━━━━━ 文本摘录

如何从电子邮件中删除HTML和附件?

时间:2008-12-16 12:27:31

标签: html perl email attachment

我正在使用以下程序对电子邮件进行排序并最终打印出来。某些消息可能包含附件或HTML代码,这对打印不利。是否有一种简单的方法可以删除附件并删除HTML而不是HTML中格式化的文本?

#!/usr/bin/perl
use warnings;
use strict;
use Mail::Box::Manager;

open (MYFILE, '>>data.txt');
binmode(MYFILE, ':encoding(UTF-8)');


my $file = shift || $ENV{MAIL};
my $mgr = Mail::Box::Manager->new(
    access          => 'r',
);

my $folder = $mgr->open( folder => $file )
or die "$file: Unable to open: $!\n";

for my $msg ( sort { $a->timestamp <=> $b->timestamp } $folder->messages)
{
    my $to          = join( ', ', map { $_->format } $msg->to );
    my $from        = join( ', ', map { $_->format } $msg->from );
    my $date        = localtime( $msg->timestamp );
    my $subject     = $msg->subject;
    my $body        = $msg->decoded->string;

    # Strip all quoted text
    $body =~ s/^>.*$//msg;

    print MYFILE <<"";
From: $from
To: $to
Date: $date
Subject: $subject
\n
$body

}

4 个答案:

答案 0 :(得分:3)

Mail::Message::isMultipart会告诉您某条消息是否包含任何附件。 Mail::Message::parts将为您提供邮件部分列表。

因此:

if ( $msg->isMultipart ) {
    foreach my $part ( $msg->parts ) {
        if ( $part->contentType eq 'text/html' ) {
           # deal with html here.
        }
        elsif ( $part->contentType eq 'text/plain' ) {
           # deal with text here.
        }
        else {
           # well?
        }
    }
}

答案 1 :(得分:1)

━━━━━━━━━━
━━━━━ 所给资料

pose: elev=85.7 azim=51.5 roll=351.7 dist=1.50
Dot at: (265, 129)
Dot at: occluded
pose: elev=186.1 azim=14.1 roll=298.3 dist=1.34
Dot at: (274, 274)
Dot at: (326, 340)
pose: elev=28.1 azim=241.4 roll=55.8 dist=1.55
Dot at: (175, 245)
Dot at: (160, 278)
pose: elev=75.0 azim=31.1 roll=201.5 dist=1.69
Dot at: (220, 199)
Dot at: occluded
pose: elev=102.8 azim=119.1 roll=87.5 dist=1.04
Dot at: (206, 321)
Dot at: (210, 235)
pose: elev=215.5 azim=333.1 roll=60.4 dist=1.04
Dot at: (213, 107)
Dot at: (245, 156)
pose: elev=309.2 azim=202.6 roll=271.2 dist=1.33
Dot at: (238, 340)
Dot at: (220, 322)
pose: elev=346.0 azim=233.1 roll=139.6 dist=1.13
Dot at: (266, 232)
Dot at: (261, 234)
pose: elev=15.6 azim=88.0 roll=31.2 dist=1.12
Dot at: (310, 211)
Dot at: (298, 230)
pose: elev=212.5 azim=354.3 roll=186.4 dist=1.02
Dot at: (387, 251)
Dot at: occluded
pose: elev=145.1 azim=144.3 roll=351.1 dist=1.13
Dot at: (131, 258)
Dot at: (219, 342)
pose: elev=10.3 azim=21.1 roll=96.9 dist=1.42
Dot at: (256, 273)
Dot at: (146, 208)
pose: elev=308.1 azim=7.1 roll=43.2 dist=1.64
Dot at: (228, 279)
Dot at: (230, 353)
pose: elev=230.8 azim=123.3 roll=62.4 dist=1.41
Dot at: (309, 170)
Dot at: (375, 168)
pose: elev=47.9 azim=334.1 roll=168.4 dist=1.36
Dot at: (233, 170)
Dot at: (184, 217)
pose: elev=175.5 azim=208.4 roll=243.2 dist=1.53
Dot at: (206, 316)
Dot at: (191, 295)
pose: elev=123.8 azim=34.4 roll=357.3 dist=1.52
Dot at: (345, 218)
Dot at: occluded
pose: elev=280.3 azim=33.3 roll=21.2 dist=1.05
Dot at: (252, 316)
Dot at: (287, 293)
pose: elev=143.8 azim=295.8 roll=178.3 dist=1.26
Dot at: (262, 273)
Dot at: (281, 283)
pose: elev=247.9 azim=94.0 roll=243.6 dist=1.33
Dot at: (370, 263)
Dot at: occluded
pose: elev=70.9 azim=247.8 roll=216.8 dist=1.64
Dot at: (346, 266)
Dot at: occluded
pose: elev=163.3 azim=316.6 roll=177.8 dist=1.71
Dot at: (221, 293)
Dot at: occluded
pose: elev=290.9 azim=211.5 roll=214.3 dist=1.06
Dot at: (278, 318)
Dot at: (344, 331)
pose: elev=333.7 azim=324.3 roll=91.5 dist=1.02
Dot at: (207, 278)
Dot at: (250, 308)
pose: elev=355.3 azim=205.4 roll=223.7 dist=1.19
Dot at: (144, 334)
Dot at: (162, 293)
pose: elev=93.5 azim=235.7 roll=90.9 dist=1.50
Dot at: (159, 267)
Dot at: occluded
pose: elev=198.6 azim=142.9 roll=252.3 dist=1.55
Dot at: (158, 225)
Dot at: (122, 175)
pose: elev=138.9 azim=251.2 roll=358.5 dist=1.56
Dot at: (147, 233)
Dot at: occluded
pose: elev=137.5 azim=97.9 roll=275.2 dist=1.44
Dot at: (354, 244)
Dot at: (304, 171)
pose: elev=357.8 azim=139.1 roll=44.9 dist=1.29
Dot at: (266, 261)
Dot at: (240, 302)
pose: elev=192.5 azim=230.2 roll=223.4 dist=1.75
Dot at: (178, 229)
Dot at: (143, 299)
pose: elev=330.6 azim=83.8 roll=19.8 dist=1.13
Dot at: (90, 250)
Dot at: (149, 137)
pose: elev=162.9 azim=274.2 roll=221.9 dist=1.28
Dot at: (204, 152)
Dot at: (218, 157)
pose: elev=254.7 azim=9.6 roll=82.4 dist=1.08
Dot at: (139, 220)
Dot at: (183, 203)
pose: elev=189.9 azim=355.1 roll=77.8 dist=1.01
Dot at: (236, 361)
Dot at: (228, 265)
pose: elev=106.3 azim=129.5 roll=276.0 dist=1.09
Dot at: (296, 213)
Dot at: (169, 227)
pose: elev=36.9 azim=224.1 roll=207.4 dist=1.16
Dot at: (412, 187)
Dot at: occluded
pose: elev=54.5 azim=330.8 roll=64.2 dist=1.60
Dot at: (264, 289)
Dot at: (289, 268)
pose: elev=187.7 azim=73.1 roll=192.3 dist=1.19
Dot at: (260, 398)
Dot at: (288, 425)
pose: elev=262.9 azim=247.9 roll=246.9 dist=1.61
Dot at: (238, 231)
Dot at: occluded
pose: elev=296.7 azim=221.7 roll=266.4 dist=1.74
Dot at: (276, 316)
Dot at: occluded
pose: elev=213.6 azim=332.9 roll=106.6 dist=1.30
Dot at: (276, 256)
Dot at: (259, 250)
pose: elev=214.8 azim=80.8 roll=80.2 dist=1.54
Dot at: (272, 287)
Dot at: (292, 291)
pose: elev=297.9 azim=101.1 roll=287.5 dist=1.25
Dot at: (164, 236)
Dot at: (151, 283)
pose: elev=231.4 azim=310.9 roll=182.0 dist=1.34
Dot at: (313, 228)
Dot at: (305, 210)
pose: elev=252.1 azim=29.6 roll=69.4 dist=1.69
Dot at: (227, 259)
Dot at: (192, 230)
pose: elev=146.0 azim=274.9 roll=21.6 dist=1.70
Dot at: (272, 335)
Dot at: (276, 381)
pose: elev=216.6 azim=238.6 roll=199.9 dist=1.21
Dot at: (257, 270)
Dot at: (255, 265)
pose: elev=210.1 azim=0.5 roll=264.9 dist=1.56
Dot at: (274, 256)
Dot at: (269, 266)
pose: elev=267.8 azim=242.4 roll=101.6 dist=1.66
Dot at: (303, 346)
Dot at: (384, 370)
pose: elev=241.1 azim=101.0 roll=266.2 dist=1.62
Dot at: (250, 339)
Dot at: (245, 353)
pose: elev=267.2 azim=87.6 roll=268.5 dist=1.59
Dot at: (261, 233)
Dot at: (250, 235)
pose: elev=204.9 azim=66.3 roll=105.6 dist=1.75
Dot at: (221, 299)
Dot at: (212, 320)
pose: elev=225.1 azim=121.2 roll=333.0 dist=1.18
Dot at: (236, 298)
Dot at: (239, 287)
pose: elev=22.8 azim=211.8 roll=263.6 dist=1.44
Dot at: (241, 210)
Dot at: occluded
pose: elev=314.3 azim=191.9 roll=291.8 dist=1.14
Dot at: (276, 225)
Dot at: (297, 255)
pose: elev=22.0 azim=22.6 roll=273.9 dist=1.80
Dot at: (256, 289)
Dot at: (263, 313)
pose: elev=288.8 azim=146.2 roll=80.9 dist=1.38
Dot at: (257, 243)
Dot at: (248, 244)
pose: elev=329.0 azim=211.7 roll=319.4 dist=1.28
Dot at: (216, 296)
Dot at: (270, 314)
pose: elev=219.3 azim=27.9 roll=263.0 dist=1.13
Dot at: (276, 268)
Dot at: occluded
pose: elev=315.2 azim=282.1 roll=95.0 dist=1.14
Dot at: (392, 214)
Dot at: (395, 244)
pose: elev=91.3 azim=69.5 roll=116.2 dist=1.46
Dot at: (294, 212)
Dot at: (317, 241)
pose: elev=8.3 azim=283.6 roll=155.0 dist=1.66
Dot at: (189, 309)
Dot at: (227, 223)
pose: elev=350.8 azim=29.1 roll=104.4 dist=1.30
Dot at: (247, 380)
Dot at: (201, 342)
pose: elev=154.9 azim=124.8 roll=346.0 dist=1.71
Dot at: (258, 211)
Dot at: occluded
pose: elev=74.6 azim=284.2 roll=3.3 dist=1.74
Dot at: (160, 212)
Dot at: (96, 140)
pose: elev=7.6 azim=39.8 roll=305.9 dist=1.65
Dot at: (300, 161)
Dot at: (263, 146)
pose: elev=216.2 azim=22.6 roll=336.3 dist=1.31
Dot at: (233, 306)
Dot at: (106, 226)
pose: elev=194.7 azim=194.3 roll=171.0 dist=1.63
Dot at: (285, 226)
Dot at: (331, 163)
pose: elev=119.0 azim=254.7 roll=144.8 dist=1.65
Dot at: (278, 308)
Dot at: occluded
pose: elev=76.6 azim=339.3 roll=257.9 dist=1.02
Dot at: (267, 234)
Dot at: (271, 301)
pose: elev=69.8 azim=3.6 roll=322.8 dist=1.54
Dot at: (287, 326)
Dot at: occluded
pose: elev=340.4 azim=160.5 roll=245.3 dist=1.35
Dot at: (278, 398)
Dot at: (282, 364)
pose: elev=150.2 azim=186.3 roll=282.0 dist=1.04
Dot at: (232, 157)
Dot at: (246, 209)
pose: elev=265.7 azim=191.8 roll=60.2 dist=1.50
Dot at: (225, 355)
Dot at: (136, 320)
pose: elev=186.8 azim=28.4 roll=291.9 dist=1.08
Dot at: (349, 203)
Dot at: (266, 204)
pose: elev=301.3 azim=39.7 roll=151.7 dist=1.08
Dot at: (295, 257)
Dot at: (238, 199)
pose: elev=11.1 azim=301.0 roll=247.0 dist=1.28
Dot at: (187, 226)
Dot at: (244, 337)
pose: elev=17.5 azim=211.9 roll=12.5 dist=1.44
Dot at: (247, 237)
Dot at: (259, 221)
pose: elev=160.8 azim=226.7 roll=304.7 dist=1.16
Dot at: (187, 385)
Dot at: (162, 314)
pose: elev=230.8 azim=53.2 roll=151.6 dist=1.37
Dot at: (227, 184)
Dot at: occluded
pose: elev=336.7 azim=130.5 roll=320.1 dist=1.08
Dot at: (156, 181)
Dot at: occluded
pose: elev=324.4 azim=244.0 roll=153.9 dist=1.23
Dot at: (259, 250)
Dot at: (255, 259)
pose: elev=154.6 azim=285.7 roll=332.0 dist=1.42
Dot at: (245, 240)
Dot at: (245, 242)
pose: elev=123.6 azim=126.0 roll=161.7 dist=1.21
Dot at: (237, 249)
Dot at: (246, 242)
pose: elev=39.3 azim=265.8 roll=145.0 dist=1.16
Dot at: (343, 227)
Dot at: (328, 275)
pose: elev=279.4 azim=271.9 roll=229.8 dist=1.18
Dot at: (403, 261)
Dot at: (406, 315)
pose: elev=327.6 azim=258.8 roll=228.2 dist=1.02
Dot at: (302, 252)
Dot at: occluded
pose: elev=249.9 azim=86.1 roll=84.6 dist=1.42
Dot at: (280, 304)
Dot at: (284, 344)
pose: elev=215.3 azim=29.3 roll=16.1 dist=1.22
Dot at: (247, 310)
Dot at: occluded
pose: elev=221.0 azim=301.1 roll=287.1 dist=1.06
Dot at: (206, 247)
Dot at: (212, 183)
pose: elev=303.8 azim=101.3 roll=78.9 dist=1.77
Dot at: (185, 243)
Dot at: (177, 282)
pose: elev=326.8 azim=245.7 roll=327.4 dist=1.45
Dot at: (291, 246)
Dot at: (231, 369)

━━━━━━━━━━

待办任务 >>
a – 在这篇关于从电子邮件中删除HTML和附件的帖子里,答案0说用哪个方法可以判断一条消息是否包含附件?
b – 请列出这篇关于从电子邮件中删除HTML和附件的帖子所标注的全部标签。

逐项结果 >>
a – Mail::Message::isMultipart。

b – html、perl、email、attachment